By examining a working gun the Player or NPC would be allowed access to the skill. There are dangers associated with badly made guns so you would need to consider quality ratings and misfire chances.

Iron Kingdoms RPG deals with a lot of these details, it might be worth checking out.

docnessuno
2012-09-20, 12:31 PM
Duplicating a Renaissance firearm would be easy enough. The suggested method (craft: gunsmith) would work well, allowing even a PC with 0 ranks to do it by taking 20.

The 'hard' part is undoubtly replicating the gunpowder.
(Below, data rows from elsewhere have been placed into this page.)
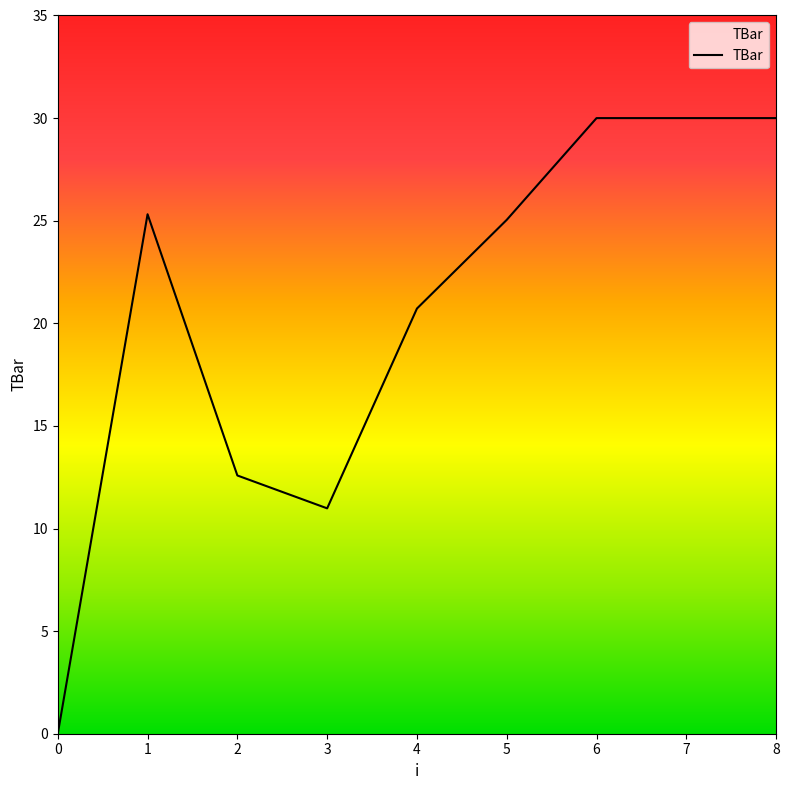

The value at 8 is 49.5. True or false?

False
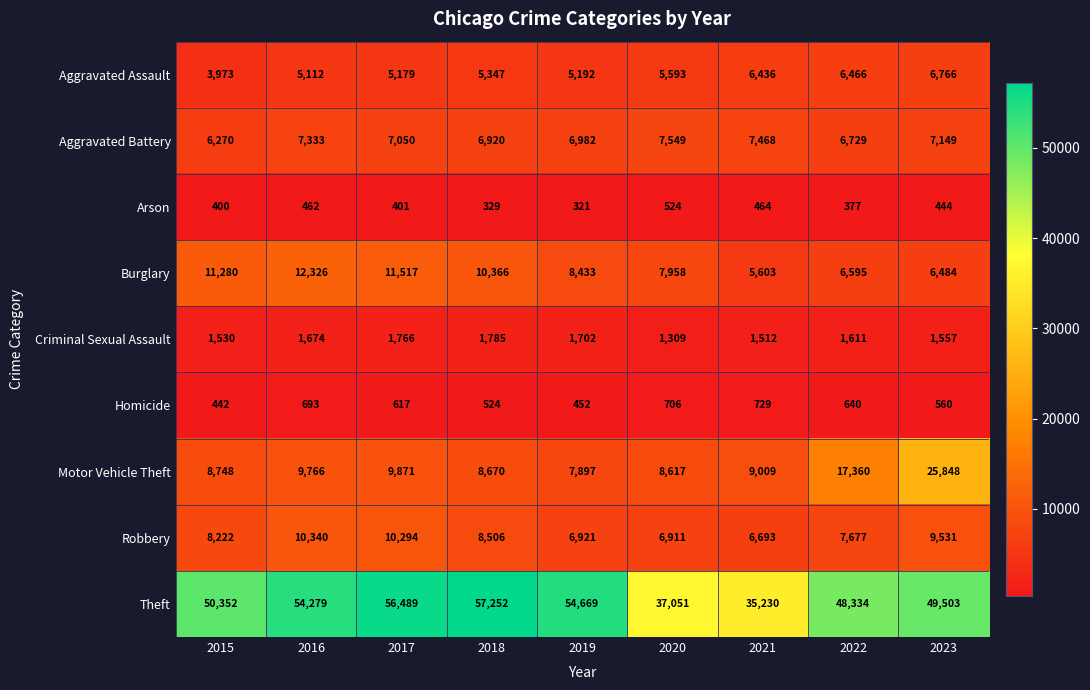

At which label does Criminal Sexual Assault reach its peak?

2018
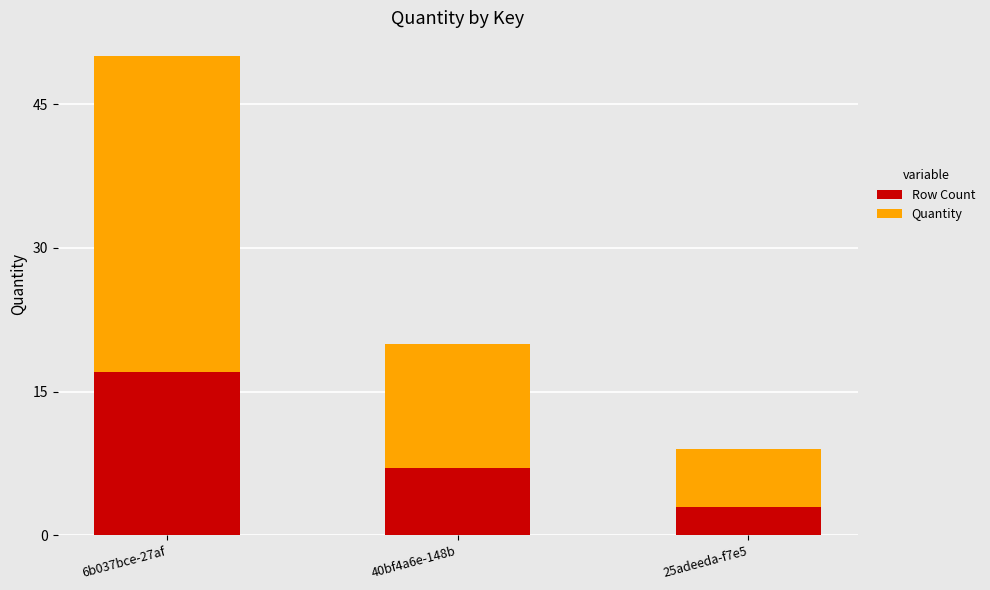

At which label does Row Count reach its peak?

6b037bce-27af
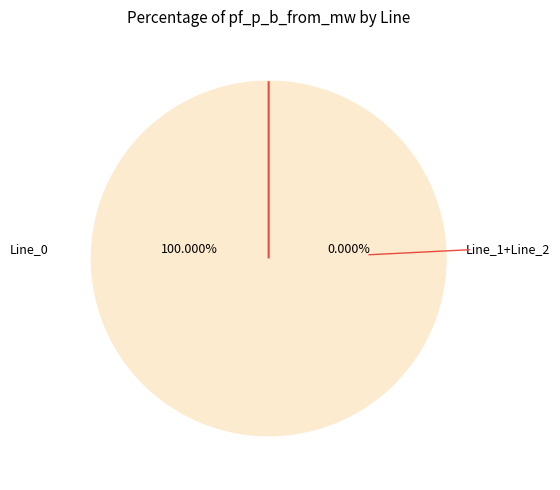

What portion of the pie excludes Line_2?

100.0%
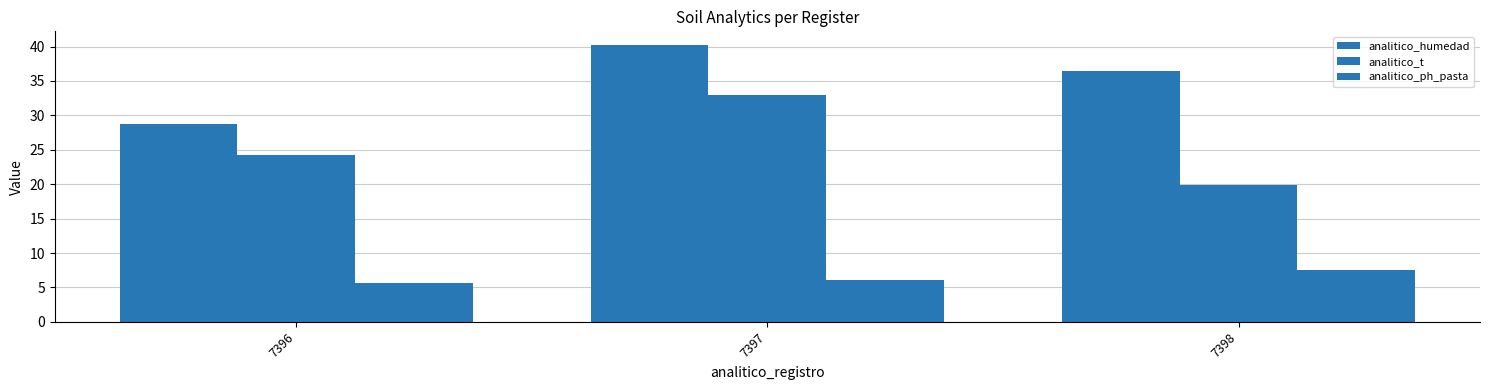

Which series has the largest range (max minus min)?

analitico_t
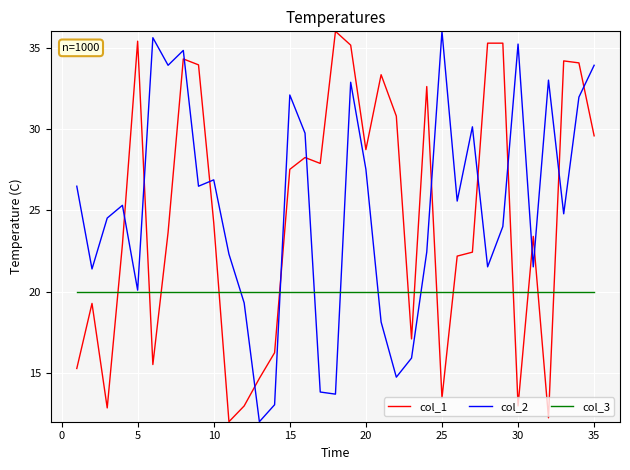

After their last crossing, which series has the higher values: col_1 or col_3?

col_1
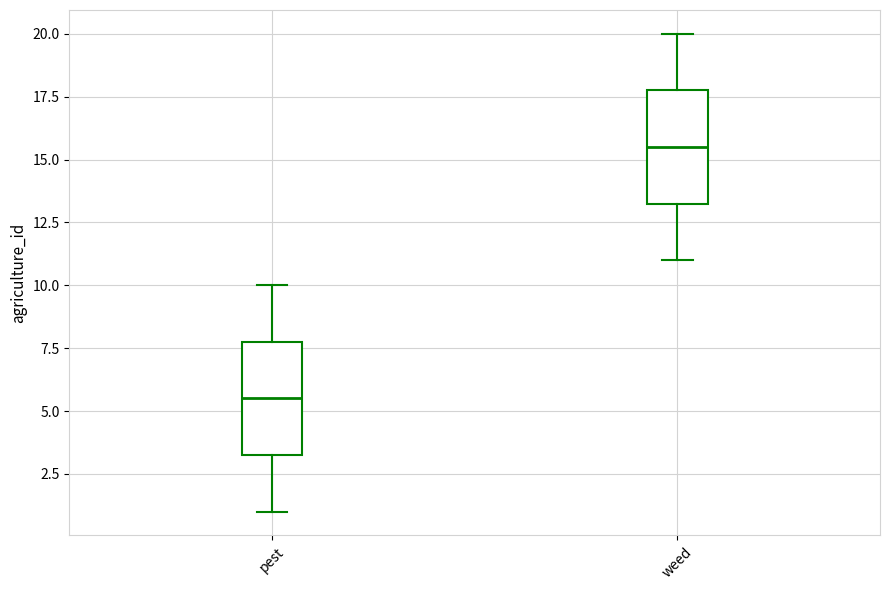

Where is the upper edge of the box for weed on the y-axis? The values are not printed on the chart, so give them approximately, as read against the axis.

18.0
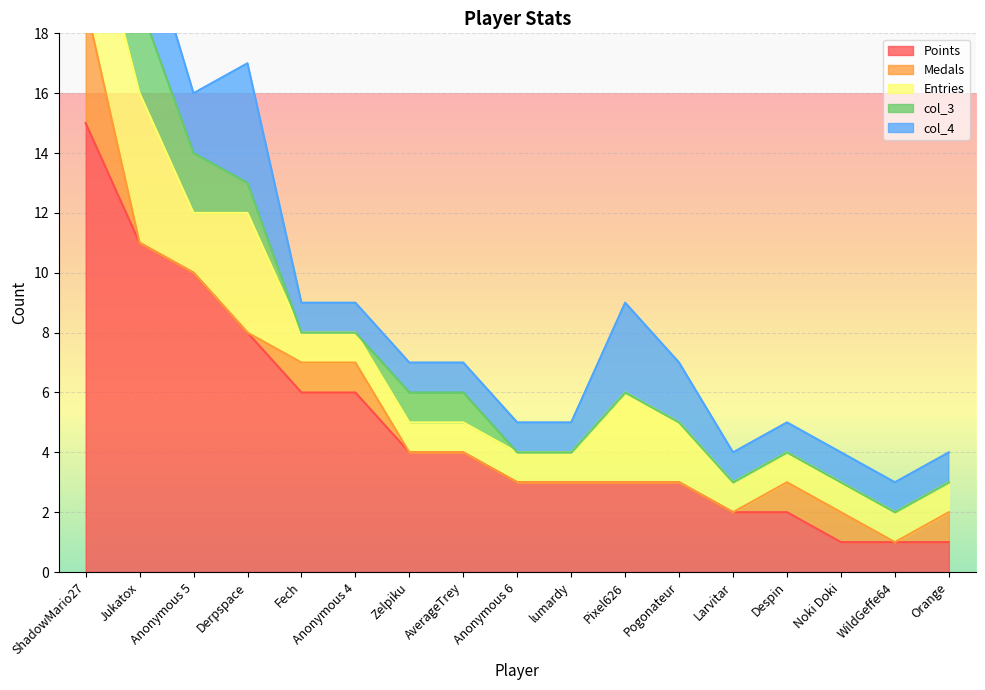

Which series has the widest spread of values?

Points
Unless the characters have access to a recipe, it would ivolve lots of trial and error, many high DC (20-25) alchemy checks and would be prone to go BOOM quite often during the development process.

Ashtagon
2012-09-20, 12:47 PM
You wouldn't be able to take 20 on the Craft/guns check, because there is a penalty for failure (loss of raw materials). Ditto (and how!) for Craft/alchemy and making the gunpowder.

If I were GMing that game, I'd decide ahead of time whether I wanted this to be possible at all, and tell the players ooc that it can't be done if that is my decision. Otherwise, it's literally going to break the campaign.

If I decided it is possible, rather than have the PCs do it personally, I'd make it into a quest to "recruit" a gunsmith. Better to make an adventure out of it than reduce such a major event to a set of dice rolls.